Yıllardır Bursa gündeminde olan Hanlar Bölgesi projesi ortaya çıkmaya başladı. Ankara’dan alınan destekle Bursa’nın tarihi dokusunun ortaya çıkması hedefleniyor. Bursa bu sayede ilk defa merkezi hükümet tarafından bir ayrıcalık sahibi oldu.
Tarihi yapıların etrafını sarmış binaların yıkımının, mülkün temelinde adaletin olduğuna inanılan toplumda uygulanması zordur. Hanlar Bölgesi’nin hayat kazanmasının Bursa’nın sosyal ve ekonomik gelişimine büyük katkıları olacağını düşünüyoruz. Şehir kimliğinin oluşması ve turizm gelirlerinin artması noktasında bundan daha fayda sağlayacak bir çalışma olamaz.
Bu noktada kazanılacak alanın tarihi dokuya uyumu çok önemli olacaktır. Gönül; çınarlarla, suyla ve sanat objeleriyle sade ve dingin bir ortam yaratılmasından yanadır. Çınar Bursa’nın yeşiliyle ve geçmişle bağını, su yapıları Evliya Çelebi’nin söylediği gibi “Velhasıl Bursa sudan ibarettir” sözünü anımsatacak, tarihi objeler de Bursa’yı ziyaret edeceklere açık hava müzesini ziyaret ediyormuş hissiyatı verecektir.
Bizimki sadece bir öneri; bu yeni çehreyi Bursa’nın bir an önce tanıtmaya başlamasının yerinde olacağına inanıyoruz.
Bu güzel gelişme yanında 2007 yılında binaların yıkılmasına rağmen mesafe alınamayan Bursa Tabakhaneler ve Sıcaksu Kentsel Dönüşüm Projesi’ni de hatırlatmak istiyoruz. Alelacele çöküntü bölgesi ilan edilerek insanların dedelerinden kalan yerler bedavaya ellerinden alındı. Geçen on dört yılda bir hiçbir gelişme sağlanamadı. Birçok proje, yatırımcıdan söz edildi. Sonuçta gelinen noktada konut yapılacağı ifade edilmektedir.
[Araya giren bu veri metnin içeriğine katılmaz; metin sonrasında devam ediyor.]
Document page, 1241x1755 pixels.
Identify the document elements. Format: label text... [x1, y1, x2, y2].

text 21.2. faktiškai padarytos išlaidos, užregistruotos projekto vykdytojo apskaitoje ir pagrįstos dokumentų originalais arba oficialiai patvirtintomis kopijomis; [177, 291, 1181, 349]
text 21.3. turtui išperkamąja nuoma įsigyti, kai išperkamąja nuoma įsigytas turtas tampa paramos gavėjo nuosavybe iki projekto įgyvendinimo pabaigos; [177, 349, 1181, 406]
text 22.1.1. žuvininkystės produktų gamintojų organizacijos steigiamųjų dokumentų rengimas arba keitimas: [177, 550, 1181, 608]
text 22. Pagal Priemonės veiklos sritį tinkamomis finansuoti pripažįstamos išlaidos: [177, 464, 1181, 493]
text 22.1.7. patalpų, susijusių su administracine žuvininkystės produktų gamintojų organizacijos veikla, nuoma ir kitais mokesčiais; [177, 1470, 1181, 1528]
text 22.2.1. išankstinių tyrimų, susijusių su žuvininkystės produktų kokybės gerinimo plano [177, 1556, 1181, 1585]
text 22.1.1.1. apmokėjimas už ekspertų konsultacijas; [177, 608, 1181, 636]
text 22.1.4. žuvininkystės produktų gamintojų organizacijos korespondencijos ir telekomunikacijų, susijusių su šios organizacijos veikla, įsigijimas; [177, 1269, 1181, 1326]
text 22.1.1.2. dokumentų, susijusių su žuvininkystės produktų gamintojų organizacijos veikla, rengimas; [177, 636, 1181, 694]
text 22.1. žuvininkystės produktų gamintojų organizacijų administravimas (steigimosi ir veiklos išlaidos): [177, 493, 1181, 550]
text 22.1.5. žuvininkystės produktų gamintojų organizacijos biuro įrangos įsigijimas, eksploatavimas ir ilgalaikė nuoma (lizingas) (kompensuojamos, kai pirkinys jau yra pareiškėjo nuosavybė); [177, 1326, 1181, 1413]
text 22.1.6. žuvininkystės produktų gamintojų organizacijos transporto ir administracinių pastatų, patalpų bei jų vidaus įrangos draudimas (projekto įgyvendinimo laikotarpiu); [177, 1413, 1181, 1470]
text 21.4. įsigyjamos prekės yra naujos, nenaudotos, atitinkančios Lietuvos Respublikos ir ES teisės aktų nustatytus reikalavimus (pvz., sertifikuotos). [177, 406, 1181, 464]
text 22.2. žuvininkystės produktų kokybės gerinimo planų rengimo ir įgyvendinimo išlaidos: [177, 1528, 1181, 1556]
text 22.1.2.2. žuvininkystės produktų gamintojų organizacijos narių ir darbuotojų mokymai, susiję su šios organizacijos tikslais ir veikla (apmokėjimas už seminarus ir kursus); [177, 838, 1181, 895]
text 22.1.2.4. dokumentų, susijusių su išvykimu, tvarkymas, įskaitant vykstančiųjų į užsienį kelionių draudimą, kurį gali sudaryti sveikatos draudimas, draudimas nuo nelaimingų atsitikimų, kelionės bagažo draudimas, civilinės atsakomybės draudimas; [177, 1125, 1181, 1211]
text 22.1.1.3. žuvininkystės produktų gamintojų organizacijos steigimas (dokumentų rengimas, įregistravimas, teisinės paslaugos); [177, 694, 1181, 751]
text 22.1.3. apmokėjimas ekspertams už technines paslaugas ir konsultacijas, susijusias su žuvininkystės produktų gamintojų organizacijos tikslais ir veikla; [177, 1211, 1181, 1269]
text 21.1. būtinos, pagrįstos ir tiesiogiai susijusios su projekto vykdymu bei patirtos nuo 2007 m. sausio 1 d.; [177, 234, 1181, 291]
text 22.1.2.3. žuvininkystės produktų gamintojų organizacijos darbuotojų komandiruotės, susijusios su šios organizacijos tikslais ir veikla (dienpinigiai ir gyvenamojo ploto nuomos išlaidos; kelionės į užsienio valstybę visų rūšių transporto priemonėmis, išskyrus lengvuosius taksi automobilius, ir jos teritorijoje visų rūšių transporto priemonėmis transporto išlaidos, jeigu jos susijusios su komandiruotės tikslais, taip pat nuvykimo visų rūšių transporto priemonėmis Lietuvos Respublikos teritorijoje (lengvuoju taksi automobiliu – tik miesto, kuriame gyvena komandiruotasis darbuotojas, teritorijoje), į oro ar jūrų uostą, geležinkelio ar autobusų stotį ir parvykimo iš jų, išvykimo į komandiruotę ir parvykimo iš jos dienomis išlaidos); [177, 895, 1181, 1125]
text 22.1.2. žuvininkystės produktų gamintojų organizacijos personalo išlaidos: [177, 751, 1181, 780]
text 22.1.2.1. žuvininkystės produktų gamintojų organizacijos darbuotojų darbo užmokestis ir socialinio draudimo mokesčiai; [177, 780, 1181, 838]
Bursa Tabakhaneler ve Sıcaksı Kentsel Dönüşüm Projesi’ne iyi çalışılmadan, plan yapılmadan başlanıldığı anlaşılmaktadır.
Yapılacak AVM’den hisse sahibi olacağı bilgisiyle yerini istemeyerek satmak durumunda kalan hak sahipleri bugünkü bilgiler ışığında belki haklarının devamı yönünde bir karar vereceklerdi. Kim bilebilir?
Hanlar Bölgesi’nin Bursa’ya yakışır şekilde düzenlenmesini diliyoruz.
Diğer taraftan beklentimiz Bursa Tabakhaneler ve Sıcaksu Kentsel Dönüşüm Projesi’nin de şehrimizin merkezine betondan yeni bir hançer olmamasıdır.